• What you should do:
Can you put every line of the records into a Markdown table with two columns, "Row" for the row number and "Line" for the line itself, leaving out any blank lines?

Collected data:
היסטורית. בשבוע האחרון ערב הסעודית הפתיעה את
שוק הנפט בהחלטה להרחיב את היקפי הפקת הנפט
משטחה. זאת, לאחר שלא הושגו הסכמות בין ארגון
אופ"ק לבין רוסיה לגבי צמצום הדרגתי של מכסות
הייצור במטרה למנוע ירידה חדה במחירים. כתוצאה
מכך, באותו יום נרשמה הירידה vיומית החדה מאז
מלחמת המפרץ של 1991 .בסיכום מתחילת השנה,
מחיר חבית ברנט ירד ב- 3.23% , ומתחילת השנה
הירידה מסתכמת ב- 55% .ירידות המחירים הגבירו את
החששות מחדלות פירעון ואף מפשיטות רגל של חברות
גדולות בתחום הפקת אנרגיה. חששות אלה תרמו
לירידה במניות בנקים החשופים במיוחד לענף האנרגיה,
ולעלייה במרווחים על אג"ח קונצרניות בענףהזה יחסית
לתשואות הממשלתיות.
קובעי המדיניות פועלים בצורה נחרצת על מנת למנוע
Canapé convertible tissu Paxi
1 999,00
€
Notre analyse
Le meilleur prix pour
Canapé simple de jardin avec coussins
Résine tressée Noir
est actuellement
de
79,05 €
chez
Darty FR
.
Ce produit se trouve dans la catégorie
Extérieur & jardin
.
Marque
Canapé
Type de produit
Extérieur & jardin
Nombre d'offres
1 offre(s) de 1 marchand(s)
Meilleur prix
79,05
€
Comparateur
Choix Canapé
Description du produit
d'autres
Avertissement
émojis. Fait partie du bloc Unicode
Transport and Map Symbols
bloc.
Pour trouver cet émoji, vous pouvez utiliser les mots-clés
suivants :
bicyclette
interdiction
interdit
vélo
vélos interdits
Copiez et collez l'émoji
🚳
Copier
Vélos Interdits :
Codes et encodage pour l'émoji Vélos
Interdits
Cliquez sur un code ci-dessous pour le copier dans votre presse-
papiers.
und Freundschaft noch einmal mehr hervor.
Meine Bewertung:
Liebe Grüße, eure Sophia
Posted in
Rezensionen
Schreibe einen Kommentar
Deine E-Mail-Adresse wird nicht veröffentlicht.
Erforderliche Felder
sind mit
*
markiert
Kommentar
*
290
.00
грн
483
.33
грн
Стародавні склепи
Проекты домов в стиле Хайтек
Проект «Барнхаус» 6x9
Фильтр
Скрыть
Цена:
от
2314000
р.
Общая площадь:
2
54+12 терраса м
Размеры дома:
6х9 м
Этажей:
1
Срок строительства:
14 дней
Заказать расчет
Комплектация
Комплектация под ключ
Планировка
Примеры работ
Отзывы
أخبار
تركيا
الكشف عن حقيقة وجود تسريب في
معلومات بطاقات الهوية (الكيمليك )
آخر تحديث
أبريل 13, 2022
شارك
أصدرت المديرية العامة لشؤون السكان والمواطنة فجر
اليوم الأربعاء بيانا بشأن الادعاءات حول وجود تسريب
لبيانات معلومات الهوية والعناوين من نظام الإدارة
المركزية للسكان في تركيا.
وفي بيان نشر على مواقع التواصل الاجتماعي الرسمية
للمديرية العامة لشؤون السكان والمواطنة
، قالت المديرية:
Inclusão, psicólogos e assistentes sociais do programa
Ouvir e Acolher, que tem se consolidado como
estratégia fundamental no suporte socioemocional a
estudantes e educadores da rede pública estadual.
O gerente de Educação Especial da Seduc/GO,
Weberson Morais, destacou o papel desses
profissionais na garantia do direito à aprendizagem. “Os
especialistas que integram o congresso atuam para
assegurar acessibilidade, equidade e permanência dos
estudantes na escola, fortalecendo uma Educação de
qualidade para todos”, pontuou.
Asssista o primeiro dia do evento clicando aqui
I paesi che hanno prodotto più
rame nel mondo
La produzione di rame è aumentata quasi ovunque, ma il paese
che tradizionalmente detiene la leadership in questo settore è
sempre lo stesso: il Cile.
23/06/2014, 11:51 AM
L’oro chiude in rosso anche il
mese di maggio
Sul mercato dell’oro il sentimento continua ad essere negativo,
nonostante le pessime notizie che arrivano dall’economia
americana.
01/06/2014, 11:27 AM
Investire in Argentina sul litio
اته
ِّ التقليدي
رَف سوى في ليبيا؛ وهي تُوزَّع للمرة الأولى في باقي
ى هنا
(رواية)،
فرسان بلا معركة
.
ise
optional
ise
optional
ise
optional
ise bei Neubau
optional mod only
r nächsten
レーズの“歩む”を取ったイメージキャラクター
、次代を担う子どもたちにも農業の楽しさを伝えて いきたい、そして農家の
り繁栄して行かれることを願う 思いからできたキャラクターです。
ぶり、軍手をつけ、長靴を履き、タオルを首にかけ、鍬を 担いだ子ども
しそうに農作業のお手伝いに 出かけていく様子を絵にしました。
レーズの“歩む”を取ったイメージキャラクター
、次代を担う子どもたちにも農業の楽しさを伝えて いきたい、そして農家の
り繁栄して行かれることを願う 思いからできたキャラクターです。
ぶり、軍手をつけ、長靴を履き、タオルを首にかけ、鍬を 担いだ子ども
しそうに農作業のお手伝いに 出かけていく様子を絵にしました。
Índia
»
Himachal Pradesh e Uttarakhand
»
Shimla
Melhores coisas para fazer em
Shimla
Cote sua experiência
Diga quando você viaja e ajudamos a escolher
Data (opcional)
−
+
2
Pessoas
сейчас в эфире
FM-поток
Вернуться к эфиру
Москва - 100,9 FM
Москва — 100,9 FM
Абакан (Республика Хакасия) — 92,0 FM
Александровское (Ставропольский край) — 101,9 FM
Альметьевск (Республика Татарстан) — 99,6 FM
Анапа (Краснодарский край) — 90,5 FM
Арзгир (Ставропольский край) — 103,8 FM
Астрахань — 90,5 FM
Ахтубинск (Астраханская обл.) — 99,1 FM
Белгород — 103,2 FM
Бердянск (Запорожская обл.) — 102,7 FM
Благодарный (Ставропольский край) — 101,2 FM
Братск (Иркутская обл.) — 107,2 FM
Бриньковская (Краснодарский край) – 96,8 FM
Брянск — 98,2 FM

• Response to the exercise:
| Row | Line |
|---|---|
| 1 | היסטורית. בשבוע האחרון ערב הסעודית הפתיעה את |
| 2 | שוק הנפט בהחלטה להרחיב את היקפי הפקת הנפט |
| 3 | משטחה. זאת, לאחר שלא הושגו הסכמות בין ארגון |
| 4 | אופ"ק לבין רוסיה לגבי צמצום הדרגתי של מכסות |
| 5 | הייצור במטרה למנוע ירידה חדה במחירים. כתוצאה |
| 6 | מכך, באותו יום נרשמה הירידה vיומית החדה מאז |
| 7 | מלחמת המפרץ של 1991 .בסיכום מתחילת השנה, |
| 8 | מחיר חבית ברנט ירד ב- 3.23% , ומתחילת השנה |
| 9 | הירידה מסתכמת ב- 55% .ירידות המחירים הגבירו את |
| 10 | החששות מחדלות פירעון ואף מפשיטות רגל של חברות |
| 11 | גדולות בתחום הפקת אנרגיה. חששות אלה תרמו |
| 12 | לירידה במניות בנקים החשופים במיוחד לענף האנרגיה, |
| 13 | ולעלייה במרווחים על אג"ח קונצרניות בענףהזה יחסית |
| 14 | לתשואות הממשלתיות. |
| 15 | קובעי המדיניות פועלים בצורה נחרצת על מנת למנוע |
| 16 | Canapé convertible tissu Paxi |
| 17 | 1 999,00 |
| 18 | € |
| 19 | Notre analyse |
| 20 | Le meilleur prix pour |
| 21 | Canapé simple de jardin avec coussins |
| 22 | Résine tressée Noir |
| 23 | est actuellement |
| 24 | de |
| 25 | 79,05 € |
| 26 | chez |
| 27 | Darty FR |
| 28 | . |
| 29 | Ce produit se trouve dans la catégorie |
| 30 | Extérieur & jardin |
| 31 | . |
| 32 | Marque |
| 33 | Canapé |
| 34 | Type de produit |
| 35 | Extérieur & jardin |
| 36 | Nombre d'offres |
| 37 | 1 offre(s) de 1 marchand(s) |
| 38 | Meilleur prix |
| 39 | 79,05 |
| 40 | € |
| 41 | Comparateur |
| 42 | Choix Canapé |
| 43 | Description du produit |
| 44 | d'autres |
| 45 | Avertissement |
| 46 | émojis. Fait partie du bloc Unicode |
| 47 | Transport and Map Symbols |
| 48 | bloc. |
| 49 | Pour trouver cet émoji, vous pouvez utiliser les mots-clés |
| 50 | suivants : |
| 51 | bicyclette |
| 52 | interdiction |
| 53 | interdit |
| 54 | vélo |
| 55 | vélos interdits |
| 56 | Copiez et collez l'émoji |
| 57 | 🚳 |
| 58 | Copier |
| 59 | Vélos Interdits : |
| 60 | Codes et encodage pour l'émoji Vélos |
| 61 | Interdits |
| 62 | Cliquez sur un code ci-dessous pour le copier dans votre presse- |
| 63 | papiers. |
| 64 | und Freundschaft noch einmal mehr hervor. |
| 65 | Meine Bewertung: |
| 66 | Liebe Grüße, eure Sophia |
| 67 | Posted in |
| 68 | Rezensionen |
| 69 | Schreibe einen Kommentar |
| 70 | Deine E-Mail-Adresse wird nicht veröffentlicht. |
| 71 | Erforderliche Felder |
| 72 | sind mit |
| 73 | * |
| 74 | markiert |
| 75 | Kommentar |
| 76 | * |
| 77 | 290 |
| 78 | .00 |
| 79 | грн |
| 80 | 483 |
| 81 | .33 |
| 82 | грн |
| 83 | Стародавні склепи |
| 84 | Проекты домов в стиле Хайтек |
| 85 | Проект «Барнхаус» 6x9 |
| 86 | Фильтр |
| 87 | Скрыть |
| 88 | Цена: |
| 89 | от |
| 90 | 2314000 |
| 91 | р. |
| 92 | Общая площадь: |
| 93 | 2 |
| 94 | 54+12 терраса м |
| 95 | Размеры дома: |
| 96 | 6х9 м |
| 97 | Этажей: |
| 98 | 1 |
| 99 | Срок строительства: |
| 100 | 14 дней |
| 101 | Заказать расчет |
| 102 | Комплектация |
| 103 | Комплектация под ключ |
| 104 | Планировка |
| 105 | Примеры работ |
| 106 | Отзывы |
| 107 | أخبار |
| 108 | تركيا |
| 109 | الكشف عن حقيقة وجود تسريب في |
| 110 | معلومات بطاقات الهوية (الكيمليك ) |
| 111 | آخر تحديث |
| 112 | أبريل 13, 2022 |
| 113 | شارك |
| 114 | أصدرت المديرية العامة لشؤون السكان والمواطنة فجر |
| 115 | اليوم الأربعاء بيانا بشأن الادعاءات حول وجود تسريب |
| 116 | لبيانات معلومات الهوية والعناوين من نظام الإدارة |
| 117 | المركزية للسكان في تركيا. |
| 118 | وفي بيان نشر على مواقع التواصل الاجتماعي الرسمية |
| 119 | للمديرية العامة لشؤون السكان والمواطنة |
| 120 | ، قالت المديرية: |
| 121 | Inclusão, psicólogos e assistentes sociais do programa |
| 122 | Ouvir e Acolher, que tem se consolidado como |
| 123 | estratégia fundamental no suporte socioemocional a |
| 124 | estudantes e educadores da rede pública estadual. |
| 125 | O gerente de Educação Especial da Seduc/GO, |
| 126 | Weberson Morais, destacou o papel desses |
| 127 | profissionais na garantia do direito à aprendizagem. “Os |
| 128 | especialistas que integram o congresso atuam para |
| 129 | assegurar acessibilidade, equidade e permanência dos |
| 130 | estudantes na escola, fortalecendo uma Educação de |
| 131 | qualidade para todos”, pontuou. |
| 132 | Asssista o primeiro dia do evento clicando aqui |
| 133 | I paesi che hanno prodotto più |
| 134 | rame nel mondo |
| 135 | La produzione di rame è aumentata quasi ovunque, ma il paese |
| 136 | che tradizionalmente detiene la leadership in questo settore è |
| 137 | sempre lo stesso: il Cile. |
| 138 | 23/06/2014, 11:51 AM |
| 139 | L’oro chiude in rosso anche il |
| 140 | mese di maggio |
| 141 | Sul mercato dell’oro il sentimento continua ad essere negativo, |
| 142 | nonostante le pessime notizie che arrivano dall’economia |
| 143 | americana. |
| 144 | 01/06/2014, 11:27 AM |
| 145 | Investire in Argentina sul litio |
| 146 | اته |
| 147 | ِّ التقليدي |
| 148 | رَف سوى في ليبيا؛ وهي تُوزَّع للمرة الأولى في باقي |
| 149 | ى هنا |
| 150 | (رواية)، |
| 151 | فرسان بلا معركة |
| 152 | . |
| 153 | ise |
| 154 | optional |
| 155 | ise |
| 156 | optional |
| 157 | ise |
| 158 | optional |
| 159 | ise bei Neubau |
| 160 | optional mod only |
| 161 | r nächsten |
| 162 | レーズの“歩む”を取ったイメージキャラクター |
| 163 | 、次代を担う子どもたちにも農業の楽しさを伝えて いきたい、そして農家の |
| 164 | り繁栄して行かれることを願う 思いからできたキャラクターです。 |
| 165 | ぶり、軍手をつけ、長靴を履き、タオルを首にかけ、鍬を 担いだ子ども |
| 166 | しそうに農作業のお手伝いに 出かけていく様子を絵にしました。 |
| 167 | レーズの“歩む”を取ったイメージキャラクター |
| 168 | 、次代を担う子どもたちにも農業の楽しさを伝えて いきたい、そして農家の |
| 169 | り繁栄して行かれることを願う 思いからできたキャラクターです。 |
| 170 | ぶり、軍手をつけ、長靴を履き、タオルを首にかけ、鍬を 担いだ子ども |
| 171 | しそうに農作業のお手伝いに 出かけていく様子を絵にしました。 |
| 172 | Índia |
| 173 | » |
| 174 | Himachal Pradesh e Uttarakhand |
| 175 | » |
| 176 | Shimla |
| 177 | Melhores coisas para fazer em |
| 178 | Shimla |
| 179 | Cote sua experiência |
| 180 | Diga quando você viaja e ajudamos a escolher |
| 181 | Data (opcional) |
| 182 | − |
| 183 | + |
| 184 | 2 |
| 185 | Pessoas |
| 186 | сейчас в эфире |
| 187 | FM-поток |
| 188 | Вернуться к эфиру |
| 189 | Москва - 100,9 FM |
| 190 | Москва — 100,9 FM |
| 191 | Абакан (Республика Хакасия) — 92,0 FM |
| 192 | Александровское (Ставропольский край) — 101,9 FM |
| 193 | Альметьевск (Республика Татарстан) — 99,6 FM |
| 194 | Анапа (Краснодарский край) — 90,5 FM |
| 195 | Арзгир (Ставропольский край) — 103,8 FM |
| 196 | Астрахань — 90,5 FM |
| 197 | Ахтубинск (Астраханская обл.) — 99,1 FM |
| 198 | Белгород — 103,2 FM |
| 199 | Бердянск (Запорожская обл.) — 102,7 FM |
| 200 | Благодарный (Ставропольский край) — 101,2 FM |
| 201 | Братск (Иркутская обл.) — 107,2 FM |
| 202 | Бриньковская (Краснодарский край) – 96,8 FM |
| 203 | Брянск — 98,2 FM |